La place, c’est un livre sur ses parents, sur leur relative ascension sociale d’ouvriers à cafetiers, de comment ils ont su toute leur vie -son père surtout- « rester à leur place ». De fait, elle parle beaucoup de son père, de son travail, de sa vie, et de sa mort, quelques jours après qu’elle fut venue pour des vacances avec son fils. Impression de sociologie distillée au fil des pages, encore. La place du travail. La nourriture. Le corps, la maladie. Les autres. Sa fille, qui s’est éloignée de son milieu d’origine par les études ; son incapacité à dire que l’étude et l’enseignement sont un travail, de concevoir que l’on peut travailler autrement que de ses mains, juste : « elle apprend ».

Depuis peu, je sais que le roman est impossible. Pour rendre compte d’une vie soumise à la nécessité, je n’ai pas le droit de prendre d’abord le parti de l’art, ni de chercher à faire quelque chose de « passionnant », ou d’« émouvant ». Je rassemblerai les paroles, les gestes, les goûts de mon père, les faits marquants de sa vie, tous les signes objectifs d’une existence que j’ai aussi partagée.

L’occupation

L’occupation, je croyais que c’était un livre sur l’Occupation, la seconde guerre mondiale... En fait, il s’agit d’un livre sur la jalousie. Mais je n’étais pas si loin puisque si ce n’est pas de l’occupation de la France par les nazis dont il est question, c’est son cerveau qui devient une zone occupée, occupée par une autre femme au profit de laquelle elle a été délaissée par son amant.

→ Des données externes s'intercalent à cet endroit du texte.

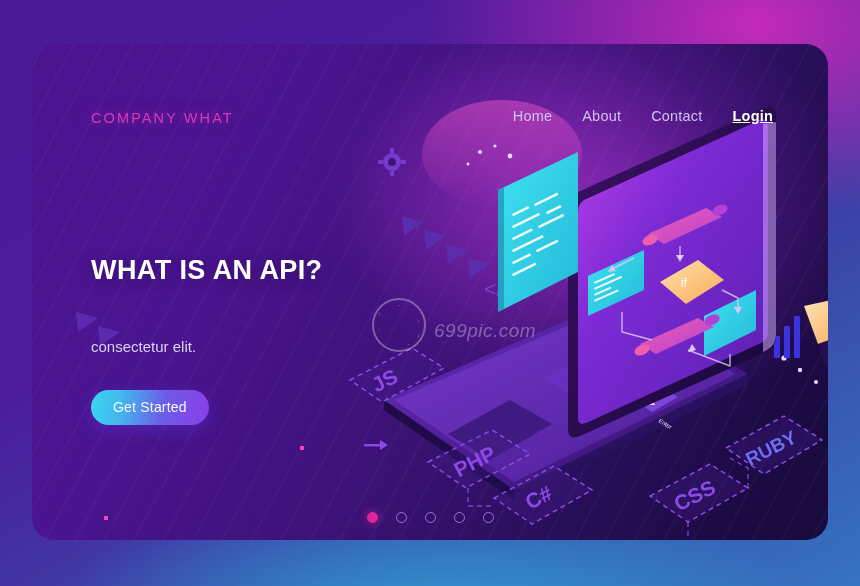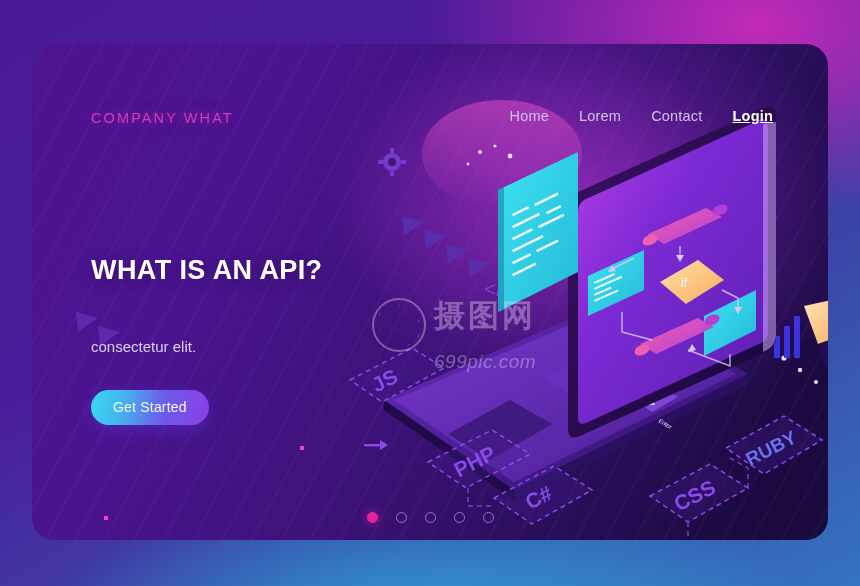--- a/index.html
+++ b/index.html
@@ -316,30 +316,29 @@
       <g fill="#8b4ae8">
         <rect x="332" y="400" width="22" height="2.4"></rect>
         <polygon points="356,401 348,396 348,406"></polygon>
       </g>
     </svg>
   </div>
 
   <div class="wm">
     <div class="apert"></div>
     <div class="txt">
-      <div class="cn">摄图网</div>
       <div class="url">699pic.com</div>
     </div>
   </div>
 
   <div class="logo">COMPANY WHAT</div>
 
   <nav class="nav">
     <a href="#">Home</a>
-    <a href="#">Lorem</a>
+    <a href="#">About</a>
     <a href="#">Contact</a>
     <a href="#" class="login">Login</a>
   </nav>
 
   <div class="hero">
     <h1>WHAT IS AN API?</h1>
     <p>
       <br>
       <span>consectetur elit.</span>
     </p>

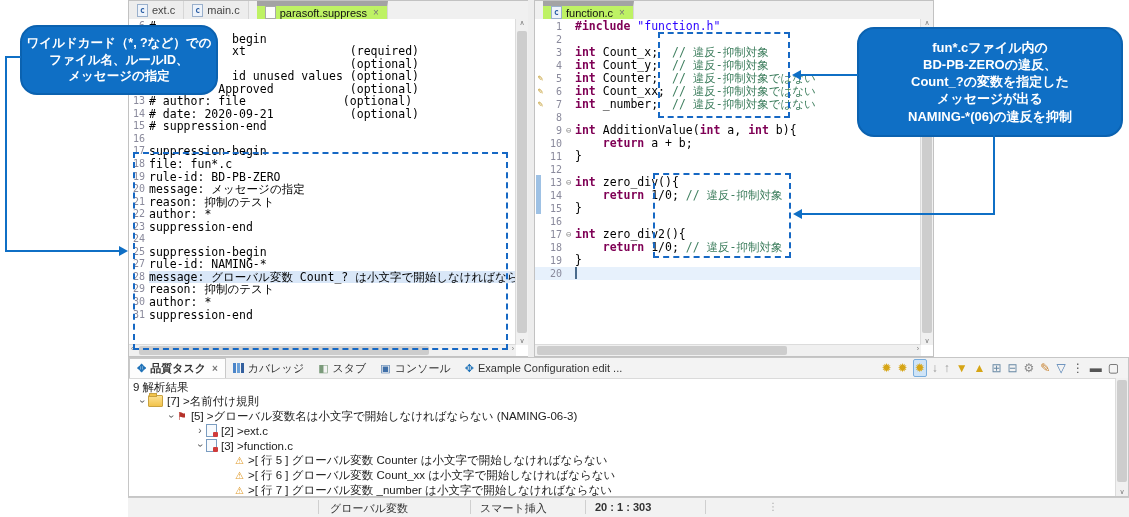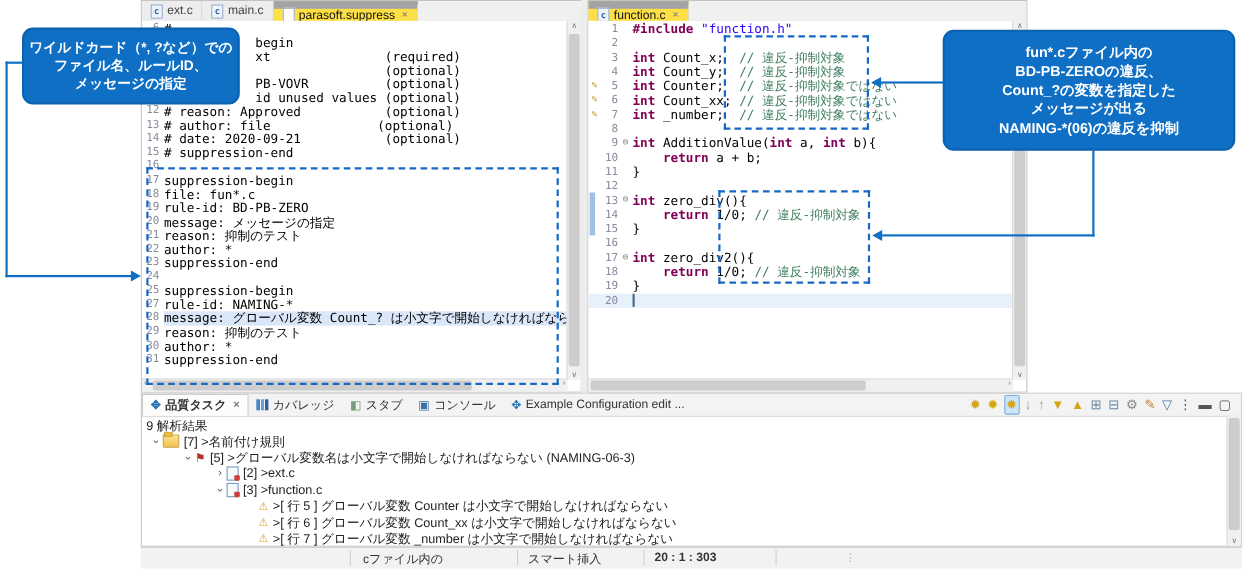--- a/index.html
+++ b/index.html
@@ -7,21 +7,21 @@
   #canvas{position:relative;width:1129px;height:517px;background:#ffffff;overflow:hidden;}
 
   
   .pane{position:absolute;top:0;height:357px;background:#fff;border:1px solid #c2c2c2;box-sizing:border-box;}
   #left-pane{left:128px;width:401px;}
   #right-pane{left:534px;width:400px;}
   #sash{position:absolute;left:528px;top:0;width:6px;height:357px;background:#ededed;}
 
   .tabbar{position:absolute;left:0;top:0;right:0;height:18px;background:#f0f0f0;border-bottom:1px solid #cfcfcf;display:flex;align-items:stretch;}
   .tab{display:flex;align-items:center;gap:4px;padding:0 8px;font-size:11px;color:#444;background:#ededed;border-right:1px solid #d6d6d6;cursor:default;}
-  .tab.active{background:#fde047;color:#111;border-top:7px solid #a3a3a3;}
+  .tab.active{background:#bef264;color:#111;border-top:5px solid #a3a3a3;margin-left:8px;}
   .tclose{color:#777;font-size:10px;margin-left:2px;}
   .tabicon{display:inline-flex;align-items:center;justify-content:center;}
   .tabicon.cfile{width:9px;height:11px;background:#eef3fa;border:1px solid #9ab0cc;font:bold 8px "DejaVu Sans Mono",monospace;color:#2b5fa5;}
   .tabicon.doc{width:9px;height:11px;background:#fdfdfd;border:1px solid #a9a9a9;}
 
   .ebody{position:absolute;left:0;top:18px;right:12px;bottom:11px;background:#fff;overflow:hidden;font-family:"DejaVu Sans Mono",monospace;font-size:11.5px;}
   #left-ebody .crow{line-height:12.55px;height:12.55px;}
   #right-ebody .crow{line-height:13px;height:13px;}
   .crow{display:flex;white-space:pre;position:relative;}
   .crow:first-child{margin-top:1px;}
@@ -45,21 +45,21 @@
   .sarr.top{top:0;} .sarr.bot{bottom:0;}
   .harr{position:absolute;top:0;font-size:7px;color:#777;}
 
   
   .dash{position:absolute;border:2px dashed #1668c4;pointer-events:none;box-sizing:border-box;}
   #dash-left{left:133px;top:152px;width:375px;height:198px;}
   #dash-r1{left:658px;top:32px;width:132px;height:86px;}
   #dash-r2{left:653px;top:173px;width:138px;height:85px;}
   #range-bar{position:absolute;left:536px;top:175px;width:5px;height:39px;background:#9ec1e4;}
 
-  .callout{position:absolute;background:#0f6fc5;border:2px solid #0b62b0;border-radius:10px;color:#fff;font-weight:bold;text-align:center;line-height:1.32;box-sizing:border-box;}
+  .callout{position:absolute;background:#0f6fc5;border:2px solid #0b62b0;border-radius:17px;color:#fff;font-weight:bold;text-align:center;line-height:1.32;box-sizing:border-box;}
   #callout-left{left:20px;top:25px;width:198px;padding:8px 2px;font-size:12.5px;}
   #callout-right{left:857px;top:27px;width:266px;padding:10px 2px;font-size:13px;}
 
   .cl{position:absolute;background:#0f6fc5;}
   .ah{position:absolute;width:0;height:0;}
   .ah.right{border-left:9px solid #0f6fc5;border-top:5px solid transparent;border-bottom:5px solid transparent;}
   .ah.left{border-right:9px solid #0f6fc5;border-top:5px solid transparent;border-bottom:5px solid transparent;}
 
   
   #bottom-panel{position:absolute;left:128px;top:357px;width:1001px;height:140px;background:#fff;border:1px solid #c6c6c6;box-sizing:border-box;}
@@ -109,21 +109,20 @@
           <span class="tabicon doc"></span>
           <span class="tlabel">parasoft.suppress</span>
           <span class="tclose">×</span>
         </div>
       </div>
     <div class="ebody" id="left-ebody">
         <div class="crow"><span class="ln">6</span><span class="code"><span># </span></span></div>
         <div class="crow"><span class="ln">7</span><span class="code"><span>            begin</span></span></div>
         <div class="crow"><span class="ln">8</span><span class="code"><span>            xt               (required)</span></span></div>
         <div class="crow"><span class="ln">9</span><span class="code"><span>                             (optional)</span></span></div>
-        <div class="crow"><span class="ln">10</span><span class="code"><span>            PB-VOVR          (optional)</span></span></div>
         <div class="crow"><span class="ln">11</span><span class="code"><span>            id unused values (optional)</span></span></div>
         <div class="crow"><span class="ln">12</span><span class="code"><span># reason: Approved           (optional)</span></span></div>
         <div class="crow"><span class="ln">13</span><span class="code"><span># author: file              (optional)</span></span></div>
         <div class="crow"><span class="ln">14</span><span class="code"><span># date: 2020-09-21           (optional)</span></span></div>
         <div class="crow"><span class="ln">15</span><span class="code"><span># suppression-end</span></span></div>
         <div class="crow"><span class="ln">16</span><span class="code"></span></div>
         <div class="crow"><span class="ln">17</span><span class="code"><span>suppression-begin</span></span></div>
         <div class="crow"><span class="ln">18</span><span class="code"><span>file: fun*.c</span></span></div>
         <div class="crow"><span class="ln">19</span><span class="code"><span>rule-id: BD-PB-ZERO</span></span></div>
         <div class="crow"><span class="ln">20</span><span class="code"><span>message: メッセージの指定</span></span></div>
@@ -275,21 +274,21 @@
         <div class="trow" style="padding-left: 95px;"><span class="chev"></span><span class="ticon ic-warn">⚠</span><span>&gt;[ 行 7 ] グローバル変数 _number は小文字で開始しなければならない</span></div>
       </div>
     <div id="panel-vscroll">
       <div class="vthumb" style="top:2px;bottom:14px;"></div>
       <span class="sarr bot">∨</span>
     </div>
   </div>
 
   <div id="status-bar">
     <div class="sbsep" style="left:190px;"></div>
-    <span class="sbtext" style="left:202px;">cファイル内の</span>
+    <span class="sbtext" style="left:202px;">グローバル変数</span>
     <div class="sbsep" style="left:342px;"></div>
     <span class="sbtext" style="left:352px;">スマート挿入</span>
     <div class="sbsep" style="left:457px;"></div>
     <span class="sbtext" style="left:467px;font-weight:bold;">20 : 1 : 303</span>
     <div class="sbsep" style="left:577px;"></div>
     <span class="sbgrip" style="left:640px;">⋮</span>
   </div>
 
 </div>
 

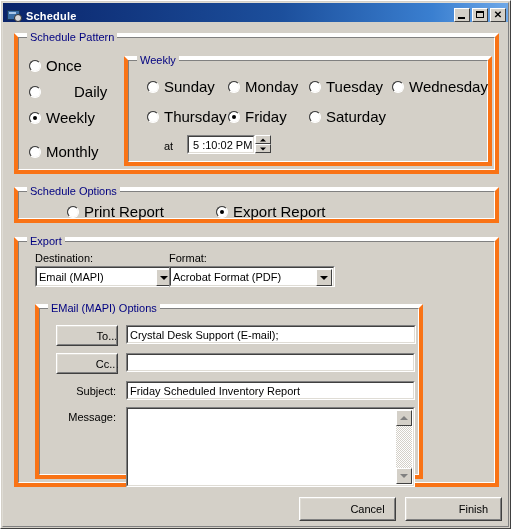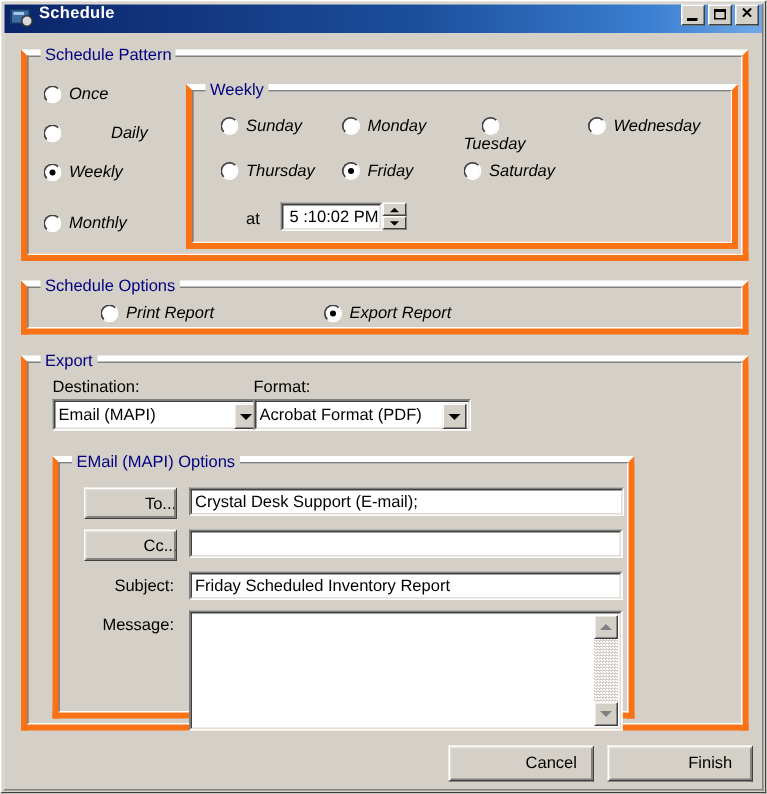--- a/index.html
+++ b/index.html
@@ -33,21 +33,21 @@
     background: #d4d0c8;
   }
 
   
   .titlebar {
     position: absolute;
     left: 2px; top: 2px;
     width: 505px; height: 19px;
     background: linear-gradient(to right, #0a246a 0%, #1c4f9c 55%, #3a7fd0 85%, #6ea8e8 100%);
     display: flex;
-    align-items: flex-start;
+    align-items: flex-end;
     padding: 0 2px 0 3px;
     box-sizing: border-box;
   }
   .title-icon {
     width: 16px; height: 15px;
     position: relative;
     flex: 0 0 auto;
     margin-right: 4px;
   }
   .title-icon .doc {
@@ -161,21 +161,21 @@
     box-sizing: border-box;
   }
   .radio.checked .dot:after {
     content: "";
     position: absolute;
     left: 3px; top: 3px;
     width: 4px; height: 4px;
     border-radius: 50%;
     background: #000000;
   }
-  .radio .rlabel { color: #000000; font-size: 11px; font-style: italic; }
+  .radio .rlabel { color: #000000; font-size: 15px; }
 
   
   .sunken {
     background: #ffffff;
     box-sizing: border-box;
     border-top: 1px solid #808080;
     border-left: 1px solid #808080;
     border-right: 1px solid #ffffff;
     border-bottom: 1px solid #ffffff;
     position: relative;
@@ -385,21 +385,21 @@
       <div class="group-label">Weekly</div>
 
       <div class="radio" style="left:18px; top:17px;">
         <span class="dot"></span>
         <span class="rlabel">Sunday</span>
       </div>
       <div class="radio" style="left:99px; top:17px;">
         <span class="dot"></span>
         <span class="rlabel">Monday</span>
       </div>
-      <div class="radio" style="left:180px; top:17px;flex-direction:column;">
+      <div class="radio" style="left:180px; top:17px;">
         <span class="dot"></span>
         <span class="rlabel">Tuesday</span>
       </div>
       <div class="radio" style="left:263px; top:17px;">
         <span class="dot"></span>
         <span class="rlabel">Wednesday</span>
       </div>
 
       <div class="radio" style="left:18px; top:47px;">
         <span class="dot"></span>
@@ -454,21 +454,21 @@
     <div class="lbl" style="left:16px; top:10px;">Destination:</div>
     <div class="combo sunken" style="left:16px; top:24px; width:140px;">
       <div class="inset"></div>
       <div class="fieldtext">Email (MAPI)</div>
       <div class="cbtn">
           <i></i>
         </div>
     </div>
 
     <div class="lbl" style="left:150px; top:10px;">Format:</div>
-    <div class="combo sunken" style="left:150px; top:24px; width:145px;">
+    <div class="combo sunken" style="left:150px; top:24px; width:166px;">
       <div class="inset"></div>
       <div class="fieldtext">Acrobat Format (PDF)</div>
       <div class="cbtn">
           <i></i>
         </div>
     </div>
 
     <div class="group" style="left:16px; top:62px; width:388px; height:175px;">
       <div class="gb-inner"></div>
       <div class="group-label">EMail (MAPI) Options</div>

Jamais depuis Proust je n’avais lu une telle plongée dans les méandres d’un esprit rongé par la jalousie, avec les justifications minables, les coïncidences fabriquées, les montages fabuleux imaginés pour enfin savoir, jusqu’au moment où ça s’arrête aussi subitement que ça avait commencé.

***

Annie Ernaux : une écrivaine essentielle, qui donne une voix aux petits, aux opprimés, à tous ceux que les pratiquants de la Grande Littérature (souvent des hommes, curieusement...) méprisent, même s’ils trouveront toujours des manières élégantes de ne pas l’avouer.

Il ne faut donc pas s’étonner qu’elle ait été attaquée avec la dernière virulence dès l’annonce de son prix.

En ce qui me concerne, je tâcherai de lire ses autres livres.


[1Lisez son discours de réception du Prix Nobel pour comprendre ce terme de « race », de comment, par l’écriture, elle voulait « venger sa race ».

[2Spoiler : non, rien n’est jamais acquis. Et surtout pas les droits des femmes.